All parents want to do the best they can for their children. Giving them a good start in life is our dream from the day we first hold them in our arms. It becomes the driving force in our lives. However, is giving our children all that we did not have, the best thing for them? How did we get into a position to be able to give to them anyway? It worked for us and it can work for them too.
A good example of this is found in the chrysalis of a butterfly. This is the stage when the butterfly to be is no longer a child but is not yet an adult either. It is a known fact that if you help free a butterfly from this cocoon, it will die. The reason? The butterfly needs the struggle to free its self for the life force to kick into play. When we deprive it of this struggle, it becomes complacent, sits there, and dies. Is this not the same thing we are doing to our children when we place ourselves as a barrier between them and all adversities of life?
How will they learn to cope with the setbacks in life when we are no longer there to buffer them? How will they learn the proper use of money and how to manage and save it, if we provide a steady supply to them? Where will they learn work ethics and from where will they derive the pleasure of knowing they have done well in giving a day's work for a day's wage?
All of these things are necessary to become a well-balanced adult. The old saying, "You know the worth of water when the well is dry," is a good example.
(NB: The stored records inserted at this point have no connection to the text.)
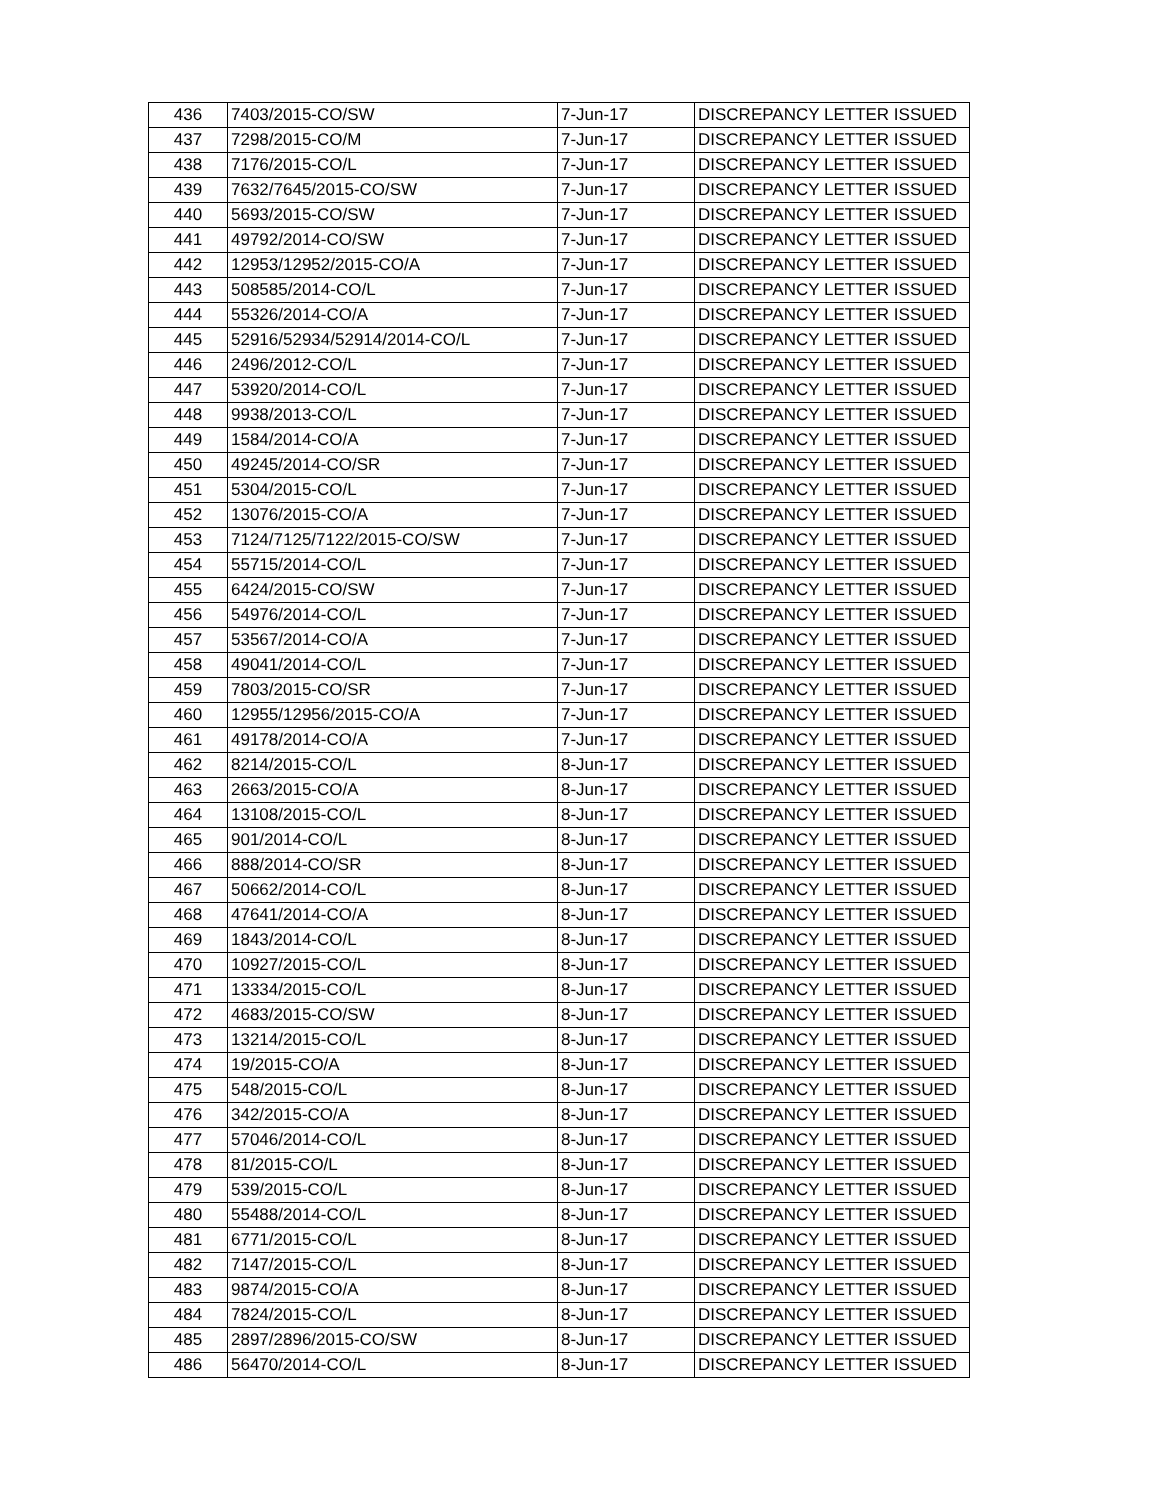| 436 | 7403/2015-CO/SW | 7-Jun-17 | DISCREPANCY LETTER ISSUED |
| 437 | 7298/2015-CO/M | 7-Jun-17 | DISCREPANCY LETTER ISSUED |
| 438 | 7176/2015-CO/L | 7-Jun-17 | DISCREPANCY LETTER ISSUED |
| 439 | 7632/7645/2015-CO/SW | 7-Jun-17 | DISCREPANCY LETTER ISSUED |
| 440 | 5693/2015-CO/SW | 7-Jun-17 | DISCREPANCY LETTER ISSUED |
| 441 | 49792/2014-CO/SW | 7-Jun-17 | DISCREPANCY LETTER ISSUED |
| 442 | 12953/12952/2015-CO/A | 7-Jun-17 | DISCREPANCY LETTER ISSUED |
| 443 | 508585/2014-CO/L | 7-Jun-17 | DISCREPANCY LETTER ISSUED |
| 444 | 55326/2014-CO/A | 7-Jun-17 | DISCREPANCY LETTER ISSUED |
| 445 | 52916/52934/52914/2014-CO/L | 7-Jun-17 | DISCREPANCY LETTER ISSUED |
| 446 | 2496/2012-CO/L | 7-Jun-17 | DISCREPANCY LETTER ISSUED |
| 447 | 53920/2014-CO/L | 7-Jun-17 | DISCREPANCY LETTER ISSUED |
| 448 | 9938/2013-CO/L | 7-Jun-17 | DISCREPANCY LETTER ISSUED |
| 449 | 1584/2014-CO/A | 7-Jun-17 | DISCREPANCY LETTER ISSUED |
| 450 | 49245/2014-CO/SR | 7-Jun-17 | DISCREPANCY LETTER ISSUED |
| 451 | 5304/2015-CO/L | 7-Jun-17 | DISCREPANCY LETTER ISSUED |
| 452 | 13076/2015-CO/A | 7-Jun-17 | DISCREPANCY LETTER ISSUED |
| 453 | 7124/7125/7122/2015-CO/SW | 7-Jun-17 | DISCREPANCY LETTER ISSUED |
| 454 | 55715/2014-CO/L | 7-Jun-17 | DISCREPANCY LETTER ISSUED |
| 455 | 6424/2015-CO/SW | 7-Jun-17 | DISCREPANCY LETTER ISSUED |
| 456 | 54976/2014-CO/L | 7-Jun-17 | DISCREPANCY LETTER ISSUED |
| 457 | 53567/2014-CO/A | 7-Jun-17 | DISCREPANCY LETTER ISSUED |
| 458 | 49041/2014-CO/L | 7-Jun-17 | DISCREPANCY LETTER ISSUED |
| 459 | 7803/2015-CO/SR | 7-Jun-17 | DISCREPANCY LETTER ISSUED |
| 460 | 12955/12956/2015-CO/A | 7-Jun-17 | DISCREPANCY LETTER ISSUED |
| 461 | 49178/2014-CO/A | 7-Jun-17 | DISCREPANCY LETTER ISSUED |
| 462 | 8214/2015-CO/L | 8-Jun-17 | DISCREPANCY LETTER ISSUED |
| 463 | 2663/2015-CO/A | 8-Jun-17 | DISCREPANCY LETTER ISSUED |
| 464 | 13108/2015-CO/L | 8-Jun-17 | DISCREPANCY LETTER ISSUED |
| 465 | 901/2014-CO/L | 8-Jun-17 | DISCREPANCY LETTER ISSUED |
| 466 | 888/2014-CO/SR | 8-Jun-17 | DISCREPANCY LETTER ISSUED |
| 467 | 50662/2014-CO/L | 8-Jun-17 | DISCREPANCY LETTER ISSUED |
| 468 | 47641/2014-CO/A | 8-Jun-17 | DISCREPANCY LETTER ISSUED |
| 469 | 1843/2014-CO/L | 8-Jun-17 | DISCREPANCY LETTER ISSUED |
| 470 | 10927/2015-CO/L | 8-Jun-17 | DISCREPANCY LETTER ISSUED |
| 471 | 13334/2015-CO/L | 8-Jun-17 | DISCREPANCY LETTER ISSUED |
| 472 | 4683/2015-CO/SW | 8-Jun-17 | DISCREPANCY LETTER ISSUED |
| 473 | 13214/2015-CO/L | 8-Jun-17 | DISCREPANCY LETTER ISSUED |
| 474 | 19/2015-CO/A | 8-Jun-17 | DISCREPANCY LETTER ISSUED |
| 475 | 548/2015-CO/L | 8-Jun-17 | DISCREPANCY LETTER ISSUED |
| 476 | 342/2015-CO/A | 8-Jun-17 | DISCREPANCY LETTER ISSUED |
| 477 | 57046/2014-CO/L | 8-Jun-17 | DISCREPANCY LETTER ISSUED |
| 478 | 81/2015-CO/L | 8-Jun-17 | DISCREPANCY LETTER ISSUED |
| 479 | 539/2015-CO/L | 8-Jun-17 | DISCREPANCY LETTER ISSUED |
| 480 | 55488/2014-CO/L | 8-Jun-17 | DISCREPANCY LETTER ISSUED |
| 481 | 6771/2015-CO/L | 8-Jun-17 | DISCREPANCY LETTER ISSUED |
| 482 | 7147/2015-CO/L | 8-Jun-17 | DISCREPANCY LETTER ISSUED |
| 483 | 9874/2015-CO/A | 8-Jun-17 | DISCREPANCY LETTER ISSUED |
| 484 | 7824/2015-CO/L | 8-Jun-17 | DISCREPANCY LETTER ISSUED |
| 485 | 2897/2896/2015-CO/SW | 8-Jun-17 | DISCREPANCY LETTER ISSUED |
| 486 | 56470/2014-CO/L | 8-Jun-17 | DISCREPANCY LETTER ISSUED |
How will our children ever learn the true value and worth of anything if everything is handed to them and nothing is required in return?
My Dad was financially able to buy a car for each of his children when they reached the age to drive. However, his instincts told him that we would take better care of a car that we had earned ourselves. One we had to sacrifice for and dream about owning before we ever got it. We learned valuable lessons from this. How to work and be responsible, how to save and how to choose what we did not need in order to have what we did need. These lessons have served us well in life.
There were other lessons to this effect. When we fussed and fought, he seldom took sides. Instead, he told us to work it out and learn to get along with each other. Until we did, we were allowed no other playmates. We learned that in the world there are other people who want their way as much as we want our way. This led to compromising and sharing. We learned a sense of fair play when dealing with others.
There is nothing wrong with wanting the best for our children. However, we must tread a carefully chosen path to find what is best. Allowing them to expect or demand their wishes to be granted will hurt them in life.
Dreams, goals and hard work are the enemies of complacency. When you have a goal to reach, you are more inclined to work for it if you see this is the only way to obtain it. These things made this country the great nation it is today. Not young men and women having every desire handed to them. Helping our children is a good thing, but maybe the helping should be a little more along the lines of mentoring and teaching and a little less of reaching for the checkbook.